Por la gracia y amor de Dios, el hijo devoto, empeñado en hacerle la vida más fácil a su madre y quien lloraba mientras se despedía de sus familiares y parientes, acabó desprediéndose de ellos y recomendado a sus cohermanos renunciar al amor desordenado de los parientes.

Por supuesto, de otros maravillosos éxitos es capaz la gracia maravillosa de Dios. ¡Y cuánto más maravillosa se manifiesta la gracia al perfeccionarse en la debilidad humana y al sobreabundar ella donde abunda el pecado! Pero al fin y al cabo, la maravilla de maravillas en que consiste fundamentalmente la gracia es ésta: Dios, rico en misericordia, por el gran amor con que nos ama, estando nosotros muertos por los pecados, nos hace vivir con Cristo …, nos resucita con Cristo Jesús y nos sienta en el cielo con él. Y, claro, todo esto–y no quiere San Pablo que lo olvidemos nosotros–por pura gracia de Dios, así como por la inmensa riqueza de la gracia de Dios se salvaron los que en antaño habían multiplicado sus infidelidades y habían manchado la casa del Señor.

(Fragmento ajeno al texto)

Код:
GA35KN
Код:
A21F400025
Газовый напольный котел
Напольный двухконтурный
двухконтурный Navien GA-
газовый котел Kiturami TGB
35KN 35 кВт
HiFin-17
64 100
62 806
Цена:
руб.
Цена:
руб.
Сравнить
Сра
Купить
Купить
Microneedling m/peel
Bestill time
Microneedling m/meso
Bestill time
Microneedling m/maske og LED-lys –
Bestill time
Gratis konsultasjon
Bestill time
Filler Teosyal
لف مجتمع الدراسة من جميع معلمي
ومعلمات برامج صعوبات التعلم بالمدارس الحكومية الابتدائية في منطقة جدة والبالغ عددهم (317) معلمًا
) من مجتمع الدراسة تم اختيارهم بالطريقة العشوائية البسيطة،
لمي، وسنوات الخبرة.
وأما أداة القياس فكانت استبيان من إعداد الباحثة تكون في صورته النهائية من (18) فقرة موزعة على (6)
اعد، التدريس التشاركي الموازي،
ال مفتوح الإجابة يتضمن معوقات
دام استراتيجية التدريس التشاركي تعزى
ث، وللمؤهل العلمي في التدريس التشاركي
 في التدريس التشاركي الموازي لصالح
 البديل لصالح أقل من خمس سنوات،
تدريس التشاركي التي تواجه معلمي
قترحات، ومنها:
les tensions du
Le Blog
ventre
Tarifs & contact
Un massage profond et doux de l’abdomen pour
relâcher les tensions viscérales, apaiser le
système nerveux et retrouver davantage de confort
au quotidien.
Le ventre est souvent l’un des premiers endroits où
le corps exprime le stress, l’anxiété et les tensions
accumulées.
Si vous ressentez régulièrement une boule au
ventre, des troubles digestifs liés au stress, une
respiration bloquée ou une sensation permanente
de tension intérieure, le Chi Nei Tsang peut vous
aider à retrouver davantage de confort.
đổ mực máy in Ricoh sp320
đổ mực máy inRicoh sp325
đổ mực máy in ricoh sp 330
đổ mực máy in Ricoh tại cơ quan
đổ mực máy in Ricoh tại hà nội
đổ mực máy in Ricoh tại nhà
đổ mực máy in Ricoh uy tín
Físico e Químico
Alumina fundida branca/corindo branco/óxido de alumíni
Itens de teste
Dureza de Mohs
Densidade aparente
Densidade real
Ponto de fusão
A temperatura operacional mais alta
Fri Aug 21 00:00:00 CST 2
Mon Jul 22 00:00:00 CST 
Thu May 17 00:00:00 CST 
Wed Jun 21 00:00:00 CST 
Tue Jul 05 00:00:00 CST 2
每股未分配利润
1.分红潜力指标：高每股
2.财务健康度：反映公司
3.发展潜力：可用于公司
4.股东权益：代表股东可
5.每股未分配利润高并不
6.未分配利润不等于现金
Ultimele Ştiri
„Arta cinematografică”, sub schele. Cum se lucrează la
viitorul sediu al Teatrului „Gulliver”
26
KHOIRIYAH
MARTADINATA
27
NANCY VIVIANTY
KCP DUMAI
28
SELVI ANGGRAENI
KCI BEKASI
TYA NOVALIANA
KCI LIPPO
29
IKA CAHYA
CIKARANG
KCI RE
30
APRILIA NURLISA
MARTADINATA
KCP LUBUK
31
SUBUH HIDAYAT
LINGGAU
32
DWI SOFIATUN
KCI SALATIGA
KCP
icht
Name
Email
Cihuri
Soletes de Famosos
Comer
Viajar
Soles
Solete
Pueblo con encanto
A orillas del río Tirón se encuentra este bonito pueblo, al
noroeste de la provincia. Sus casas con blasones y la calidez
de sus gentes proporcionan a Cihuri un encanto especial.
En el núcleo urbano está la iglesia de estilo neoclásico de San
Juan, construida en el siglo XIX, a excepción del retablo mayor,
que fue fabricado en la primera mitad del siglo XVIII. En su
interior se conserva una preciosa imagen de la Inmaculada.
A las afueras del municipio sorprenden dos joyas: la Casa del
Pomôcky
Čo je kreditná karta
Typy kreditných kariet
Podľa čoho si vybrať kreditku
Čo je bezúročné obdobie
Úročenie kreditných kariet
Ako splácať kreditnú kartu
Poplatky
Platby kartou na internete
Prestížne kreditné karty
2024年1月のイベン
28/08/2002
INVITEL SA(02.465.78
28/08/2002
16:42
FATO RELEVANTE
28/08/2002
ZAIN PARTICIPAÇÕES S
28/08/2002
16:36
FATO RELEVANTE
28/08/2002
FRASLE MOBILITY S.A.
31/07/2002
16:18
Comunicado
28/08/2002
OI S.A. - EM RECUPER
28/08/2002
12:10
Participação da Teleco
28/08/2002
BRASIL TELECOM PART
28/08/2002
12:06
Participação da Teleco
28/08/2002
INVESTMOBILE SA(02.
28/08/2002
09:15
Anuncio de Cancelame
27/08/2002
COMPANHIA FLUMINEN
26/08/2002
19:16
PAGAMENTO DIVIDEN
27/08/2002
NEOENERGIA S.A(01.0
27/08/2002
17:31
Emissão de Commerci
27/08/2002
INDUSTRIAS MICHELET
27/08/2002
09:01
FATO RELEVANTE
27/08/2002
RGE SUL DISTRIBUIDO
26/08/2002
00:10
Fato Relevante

Sí, tanto nos ama Dios que no hay nada que los hombres podamos hacer para que Dios deje de ser Emanuel, para que él decida querer que perezcamos en lugar de que tengamos vida eterna, para que él nos juzgue y nos castigue. Nosotros mismos, creo, nos juzgamos y nos castigamos, optando no cooperar con la gracia de Dios y recogiendo nada más la cosecha de destrucción de las semillas de obras malas que sembramos (Gal. 6, 7-8). Nos condenamos a nosotros mismos a la oscuridad por detestar la luz, pues, no queremos que se descubran nuestras obras malas. Hay gustos, sí, que merecen palos, pero los palos no los da Dios sino nosotros mismos.

Pero menos mal que no depende todo de nosotros.